Work to complete:
Repeat the lines below exactly as written, please, from the line with "X65009Y-71422D03*" to the line with "X77150Y-64300D03*", both lines included, and no others.
* * * * *
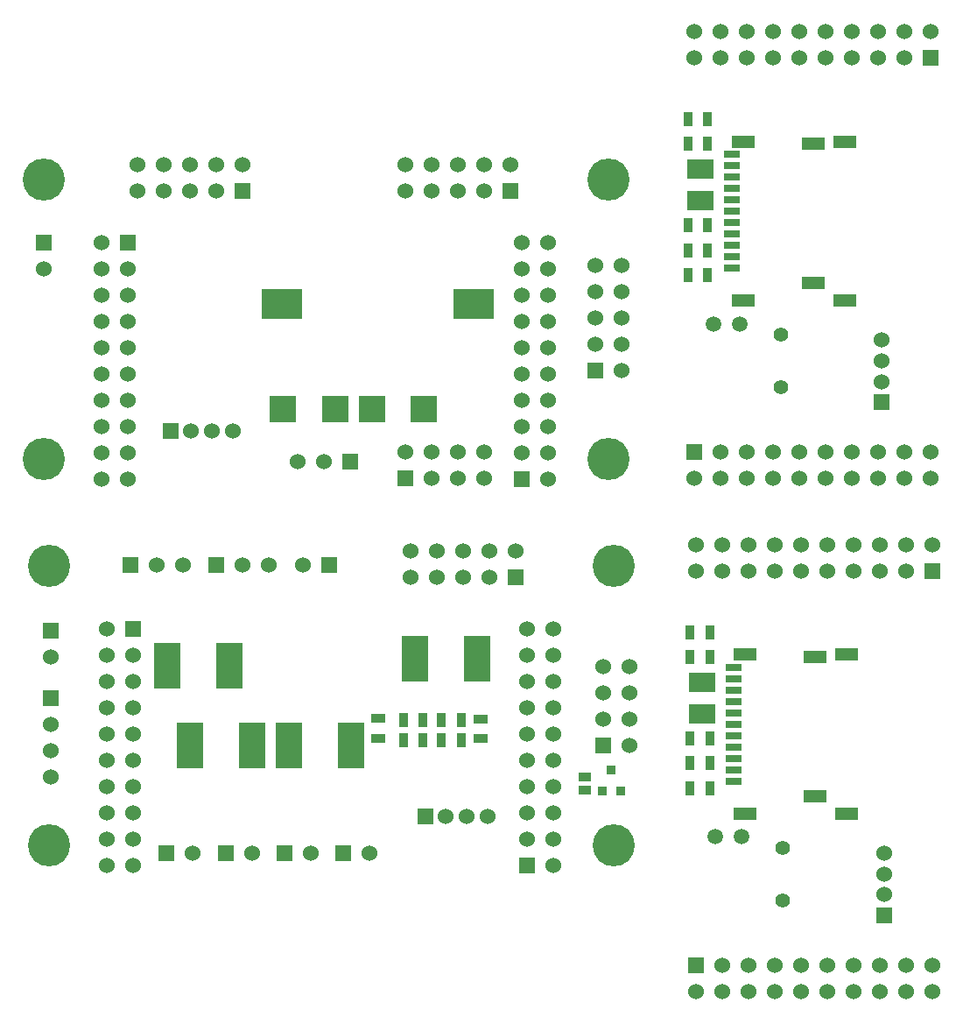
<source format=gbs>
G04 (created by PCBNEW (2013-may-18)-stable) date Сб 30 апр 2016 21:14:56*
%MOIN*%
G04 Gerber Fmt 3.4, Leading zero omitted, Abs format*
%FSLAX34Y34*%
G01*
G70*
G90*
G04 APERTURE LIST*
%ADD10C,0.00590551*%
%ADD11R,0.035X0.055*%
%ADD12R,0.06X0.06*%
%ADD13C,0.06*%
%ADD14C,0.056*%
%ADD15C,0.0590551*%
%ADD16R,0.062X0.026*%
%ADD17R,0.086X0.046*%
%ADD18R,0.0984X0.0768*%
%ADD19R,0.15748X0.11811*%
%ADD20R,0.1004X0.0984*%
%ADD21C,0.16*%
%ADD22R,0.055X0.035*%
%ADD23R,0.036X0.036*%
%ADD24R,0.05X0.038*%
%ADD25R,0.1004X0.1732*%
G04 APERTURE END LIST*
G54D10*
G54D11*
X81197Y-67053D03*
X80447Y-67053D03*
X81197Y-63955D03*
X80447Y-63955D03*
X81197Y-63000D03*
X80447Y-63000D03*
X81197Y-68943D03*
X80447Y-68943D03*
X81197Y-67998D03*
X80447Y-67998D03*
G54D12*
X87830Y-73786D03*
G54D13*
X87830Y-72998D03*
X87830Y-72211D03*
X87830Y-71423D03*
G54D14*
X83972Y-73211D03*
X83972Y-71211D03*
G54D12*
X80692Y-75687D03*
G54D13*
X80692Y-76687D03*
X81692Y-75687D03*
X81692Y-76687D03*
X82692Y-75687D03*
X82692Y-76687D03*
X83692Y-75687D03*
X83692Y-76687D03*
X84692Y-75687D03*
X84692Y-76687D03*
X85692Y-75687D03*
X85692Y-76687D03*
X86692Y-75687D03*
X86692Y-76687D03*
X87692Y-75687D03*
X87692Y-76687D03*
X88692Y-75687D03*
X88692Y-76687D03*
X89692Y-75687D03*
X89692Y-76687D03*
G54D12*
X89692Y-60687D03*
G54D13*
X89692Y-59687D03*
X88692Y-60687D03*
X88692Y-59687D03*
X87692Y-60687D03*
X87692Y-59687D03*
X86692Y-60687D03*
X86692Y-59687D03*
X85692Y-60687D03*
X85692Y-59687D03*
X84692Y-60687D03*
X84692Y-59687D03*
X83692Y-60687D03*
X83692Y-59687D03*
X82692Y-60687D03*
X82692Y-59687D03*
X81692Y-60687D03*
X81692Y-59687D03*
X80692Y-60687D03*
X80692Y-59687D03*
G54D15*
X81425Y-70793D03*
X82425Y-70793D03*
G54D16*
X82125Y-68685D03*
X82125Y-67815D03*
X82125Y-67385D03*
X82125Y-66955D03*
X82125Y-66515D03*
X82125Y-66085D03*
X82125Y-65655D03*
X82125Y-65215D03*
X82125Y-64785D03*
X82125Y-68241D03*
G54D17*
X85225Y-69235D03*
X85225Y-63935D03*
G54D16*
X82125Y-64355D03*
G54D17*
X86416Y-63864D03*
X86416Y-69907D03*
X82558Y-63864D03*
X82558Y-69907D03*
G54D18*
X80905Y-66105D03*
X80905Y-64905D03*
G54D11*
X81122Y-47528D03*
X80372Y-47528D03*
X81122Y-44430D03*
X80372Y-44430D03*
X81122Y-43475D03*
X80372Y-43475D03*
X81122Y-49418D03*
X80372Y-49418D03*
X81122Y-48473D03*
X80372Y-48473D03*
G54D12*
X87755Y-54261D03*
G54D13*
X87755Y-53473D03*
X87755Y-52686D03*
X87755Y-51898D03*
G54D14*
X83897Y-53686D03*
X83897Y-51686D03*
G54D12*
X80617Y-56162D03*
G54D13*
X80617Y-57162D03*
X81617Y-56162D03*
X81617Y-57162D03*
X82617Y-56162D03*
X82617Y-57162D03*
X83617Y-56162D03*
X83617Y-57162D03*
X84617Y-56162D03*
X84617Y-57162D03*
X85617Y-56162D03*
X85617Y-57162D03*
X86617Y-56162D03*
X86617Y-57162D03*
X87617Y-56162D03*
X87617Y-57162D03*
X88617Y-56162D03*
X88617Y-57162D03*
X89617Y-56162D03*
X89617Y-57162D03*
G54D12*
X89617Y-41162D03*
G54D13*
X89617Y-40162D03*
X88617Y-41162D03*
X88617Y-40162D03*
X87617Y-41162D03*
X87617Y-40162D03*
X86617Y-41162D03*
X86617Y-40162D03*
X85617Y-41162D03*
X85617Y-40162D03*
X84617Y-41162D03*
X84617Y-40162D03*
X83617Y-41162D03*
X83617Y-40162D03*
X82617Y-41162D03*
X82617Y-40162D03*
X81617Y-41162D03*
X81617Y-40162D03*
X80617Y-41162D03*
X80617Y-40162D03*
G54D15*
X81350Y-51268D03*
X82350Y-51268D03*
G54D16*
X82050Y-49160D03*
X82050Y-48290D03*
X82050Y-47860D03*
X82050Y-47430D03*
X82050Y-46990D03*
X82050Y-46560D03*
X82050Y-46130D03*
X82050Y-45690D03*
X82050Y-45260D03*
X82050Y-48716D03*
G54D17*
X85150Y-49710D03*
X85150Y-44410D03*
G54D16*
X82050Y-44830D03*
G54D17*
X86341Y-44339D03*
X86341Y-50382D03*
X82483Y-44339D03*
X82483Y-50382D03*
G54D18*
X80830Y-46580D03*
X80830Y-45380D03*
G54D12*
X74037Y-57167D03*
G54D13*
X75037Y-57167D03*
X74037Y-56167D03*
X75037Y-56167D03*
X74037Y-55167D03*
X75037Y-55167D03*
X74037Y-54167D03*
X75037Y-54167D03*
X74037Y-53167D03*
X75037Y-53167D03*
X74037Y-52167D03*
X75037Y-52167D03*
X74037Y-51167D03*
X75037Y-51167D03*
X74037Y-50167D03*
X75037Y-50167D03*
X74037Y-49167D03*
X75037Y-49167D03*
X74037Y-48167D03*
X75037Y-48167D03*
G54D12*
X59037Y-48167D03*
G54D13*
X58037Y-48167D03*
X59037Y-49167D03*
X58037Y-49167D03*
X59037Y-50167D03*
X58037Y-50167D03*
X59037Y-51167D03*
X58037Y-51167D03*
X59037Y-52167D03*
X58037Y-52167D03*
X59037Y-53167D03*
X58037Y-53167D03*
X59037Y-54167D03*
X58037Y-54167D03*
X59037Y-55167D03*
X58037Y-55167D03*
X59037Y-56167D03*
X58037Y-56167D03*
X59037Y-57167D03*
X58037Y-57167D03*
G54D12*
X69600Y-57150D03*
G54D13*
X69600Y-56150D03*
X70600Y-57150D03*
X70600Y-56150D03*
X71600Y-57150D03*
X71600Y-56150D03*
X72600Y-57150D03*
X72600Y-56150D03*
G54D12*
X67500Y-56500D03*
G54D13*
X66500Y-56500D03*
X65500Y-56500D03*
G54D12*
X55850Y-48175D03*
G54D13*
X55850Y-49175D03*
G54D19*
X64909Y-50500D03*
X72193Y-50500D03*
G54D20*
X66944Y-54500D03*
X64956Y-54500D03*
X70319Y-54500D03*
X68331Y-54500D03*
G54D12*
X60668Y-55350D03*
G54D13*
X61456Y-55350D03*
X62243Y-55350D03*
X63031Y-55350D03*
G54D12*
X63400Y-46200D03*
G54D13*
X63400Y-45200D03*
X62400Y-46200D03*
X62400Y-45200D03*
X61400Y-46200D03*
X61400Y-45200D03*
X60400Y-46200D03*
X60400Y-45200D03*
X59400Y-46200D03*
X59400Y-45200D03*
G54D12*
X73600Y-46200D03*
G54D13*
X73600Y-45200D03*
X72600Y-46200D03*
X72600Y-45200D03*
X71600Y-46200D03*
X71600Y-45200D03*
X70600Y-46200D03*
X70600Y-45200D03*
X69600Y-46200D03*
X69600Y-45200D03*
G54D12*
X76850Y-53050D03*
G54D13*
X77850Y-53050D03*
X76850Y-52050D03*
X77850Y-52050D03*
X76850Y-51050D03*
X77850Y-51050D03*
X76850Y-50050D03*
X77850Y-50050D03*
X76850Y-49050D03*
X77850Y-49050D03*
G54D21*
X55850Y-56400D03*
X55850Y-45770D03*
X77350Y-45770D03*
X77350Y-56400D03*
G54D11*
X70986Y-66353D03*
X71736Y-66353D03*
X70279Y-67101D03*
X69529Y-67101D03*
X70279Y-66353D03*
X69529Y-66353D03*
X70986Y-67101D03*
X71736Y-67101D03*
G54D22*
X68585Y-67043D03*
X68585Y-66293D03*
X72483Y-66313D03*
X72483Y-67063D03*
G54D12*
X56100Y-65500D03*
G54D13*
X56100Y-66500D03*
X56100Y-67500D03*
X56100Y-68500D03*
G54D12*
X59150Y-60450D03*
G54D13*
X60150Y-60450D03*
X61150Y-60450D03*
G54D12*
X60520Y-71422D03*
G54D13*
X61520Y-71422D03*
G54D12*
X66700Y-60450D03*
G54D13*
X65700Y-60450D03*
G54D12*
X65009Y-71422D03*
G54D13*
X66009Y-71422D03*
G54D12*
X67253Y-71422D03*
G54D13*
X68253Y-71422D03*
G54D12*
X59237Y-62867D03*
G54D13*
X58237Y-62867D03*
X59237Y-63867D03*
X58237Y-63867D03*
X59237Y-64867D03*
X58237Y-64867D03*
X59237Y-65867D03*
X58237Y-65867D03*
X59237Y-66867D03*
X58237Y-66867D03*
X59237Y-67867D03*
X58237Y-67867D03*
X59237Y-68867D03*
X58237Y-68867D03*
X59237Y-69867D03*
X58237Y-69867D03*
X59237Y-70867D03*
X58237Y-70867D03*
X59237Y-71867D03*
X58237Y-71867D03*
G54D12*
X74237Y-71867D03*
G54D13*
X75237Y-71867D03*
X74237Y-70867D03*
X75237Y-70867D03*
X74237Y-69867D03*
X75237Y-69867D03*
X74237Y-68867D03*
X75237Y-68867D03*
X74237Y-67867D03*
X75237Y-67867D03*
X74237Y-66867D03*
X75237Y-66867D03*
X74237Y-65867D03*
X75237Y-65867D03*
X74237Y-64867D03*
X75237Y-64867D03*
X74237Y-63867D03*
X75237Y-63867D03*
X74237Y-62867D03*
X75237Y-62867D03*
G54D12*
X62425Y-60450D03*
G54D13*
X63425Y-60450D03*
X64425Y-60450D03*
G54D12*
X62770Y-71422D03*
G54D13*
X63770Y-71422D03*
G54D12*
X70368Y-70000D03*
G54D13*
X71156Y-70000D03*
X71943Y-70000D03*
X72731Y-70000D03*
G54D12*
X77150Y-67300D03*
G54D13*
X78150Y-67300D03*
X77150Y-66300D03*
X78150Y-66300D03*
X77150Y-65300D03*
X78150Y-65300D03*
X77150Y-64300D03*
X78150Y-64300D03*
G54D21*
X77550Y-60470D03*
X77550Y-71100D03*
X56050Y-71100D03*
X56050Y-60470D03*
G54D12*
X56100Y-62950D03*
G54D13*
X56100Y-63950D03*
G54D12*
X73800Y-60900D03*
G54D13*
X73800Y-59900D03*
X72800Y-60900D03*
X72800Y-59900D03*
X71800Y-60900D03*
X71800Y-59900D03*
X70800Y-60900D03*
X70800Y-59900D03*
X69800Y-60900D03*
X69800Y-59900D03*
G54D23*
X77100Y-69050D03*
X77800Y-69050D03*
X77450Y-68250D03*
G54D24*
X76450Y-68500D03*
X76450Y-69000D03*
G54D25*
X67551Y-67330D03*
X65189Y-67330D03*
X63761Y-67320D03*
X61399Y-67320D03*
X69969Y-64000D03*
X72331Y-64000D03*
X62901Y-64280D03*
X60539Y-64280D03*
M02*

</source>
* * * * *
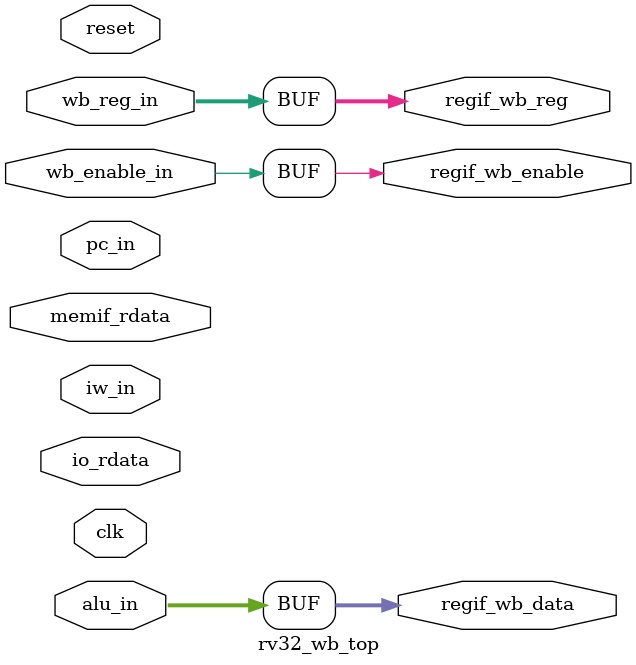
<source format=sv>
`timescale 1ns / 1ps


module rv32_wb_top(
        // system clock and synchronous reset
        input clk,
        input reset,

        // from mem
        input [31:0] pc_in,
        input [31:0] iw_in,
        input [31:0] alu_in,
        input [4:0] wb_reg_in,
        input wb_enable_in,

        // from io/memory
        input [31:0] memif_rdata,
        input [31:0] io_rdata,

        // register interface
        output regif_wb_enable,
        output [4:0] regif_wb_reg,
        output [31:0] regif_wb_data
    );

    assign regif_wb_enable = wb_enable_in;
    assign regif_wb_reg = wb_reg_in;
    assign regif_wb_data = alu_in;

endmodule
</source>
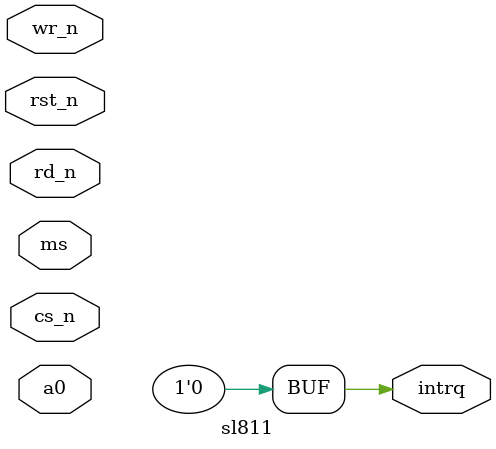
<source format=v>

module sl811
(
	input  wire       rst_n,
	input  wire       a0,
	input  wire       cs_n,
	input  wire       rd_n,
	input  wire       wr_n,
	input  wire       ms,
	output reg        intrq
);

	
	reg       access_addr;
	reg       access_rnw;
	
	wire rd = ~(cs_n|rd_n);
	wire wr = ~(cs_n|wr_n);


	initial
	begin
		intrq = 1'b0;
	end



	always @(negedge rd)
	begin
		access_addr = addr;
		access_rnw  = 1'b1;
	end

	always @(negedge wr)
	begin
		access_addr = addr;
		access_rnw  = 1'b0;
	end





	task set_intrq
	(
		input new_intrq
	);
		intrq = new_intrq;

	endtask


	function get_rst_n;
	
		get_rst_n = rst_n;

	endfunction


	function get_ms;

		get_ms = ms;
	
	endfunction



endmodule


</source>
* * * * *
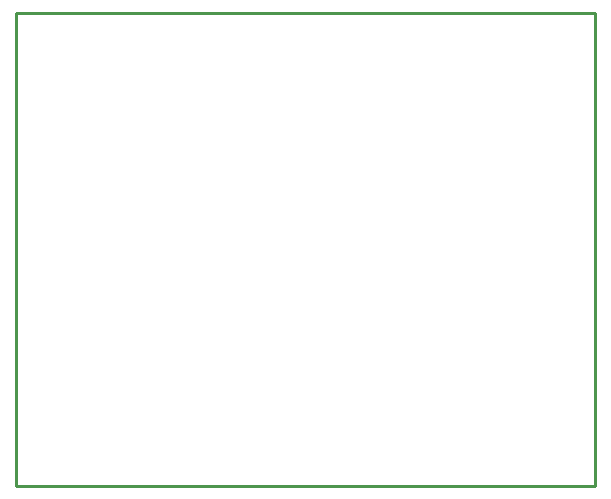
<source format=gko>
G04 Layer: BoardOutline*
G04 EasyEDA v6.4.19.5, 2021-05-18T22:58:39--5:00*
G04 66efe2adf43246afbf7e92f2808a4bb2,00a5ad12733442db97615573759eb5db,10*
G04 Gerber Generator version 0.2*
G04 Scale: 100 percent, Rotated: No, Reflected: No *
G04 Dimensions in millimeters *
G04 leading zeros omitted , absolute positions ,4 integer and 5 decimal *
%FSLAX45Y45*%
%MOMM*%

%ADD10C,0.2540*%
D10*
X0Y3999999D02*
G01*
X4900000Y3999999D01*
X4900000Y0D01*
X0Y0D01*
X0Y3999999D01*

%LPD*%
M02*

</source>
* * * * *
Answer area:
X65009Y-71422D03*
G54D13*
X66009Y-71422D03*
G54D12*
X67253Y-71422D03*
G54D13*
X68253Y-71422D03*
G54D12*
X59237Y-62867D03*
G54D13*
X58237Y-62867D03*
X59237Y-63867D03*
X58237Y-63867D03*
X59237Y-64867D03*
X58237Y-64867D03*
X59237Y-65867D03*
X58237Y-65867D03*
X59237Y-66867D03*
X58237Y-66867D03*
X59237Y-67867D03*
X58237Y-67867D03*
X59237Y-68867D03*
X58237Y-68867D03*
X59237Y-69867D03*
X58237Y-69867D03*
X59237Y-70867D03*
X58237Y-70867D03*
X59237Y-71867D03*
X58237Y-71867D03*
G54D12*
X74237Y-71867D03*
G54D13*
X75237Y-71867D03*
X74237Y-70867D03*
X75237Y-70867D03*
X74237Y-69867D03*
X75237Y-69867D03*
X74237Y-68867D03*
X75237Y-68867D03*
X74237Y-67867D03*
X75237Y-67867D03*
X74237Y-66867D03*
X75237Y-66867D03*
X74237Y-65867D03*
X75237Y-65867D03*
X74237Y-64867D03*
X75237Y-64867D03*
X74237Y-63867D03*
X75237Y-63867D03*
X74237Y-62867D03*
X75237Y-62867D03*
G54D12*
X62425Y-60450D03*
G54D13*
X63425Y-60450D03*
X64425Y-60450D03*
G54D12*
X62770Y-71422D03*
G54D13*
X63770Y-71422D03*
G54D12*
X70368Y-70000D03*
G54D13*
X71156Y-70000D03*
X71943Y-70000D03*
X72731Y-70000D03*
G54D12*
X77150Y-67300D03*
G54D13*
X78150Y-67300D03*
X77150Y-66300D03*
X78150Y-66300D03*
X77150Y-65300D03*
X78150Y-65300D03*
X77150Y-64300D03*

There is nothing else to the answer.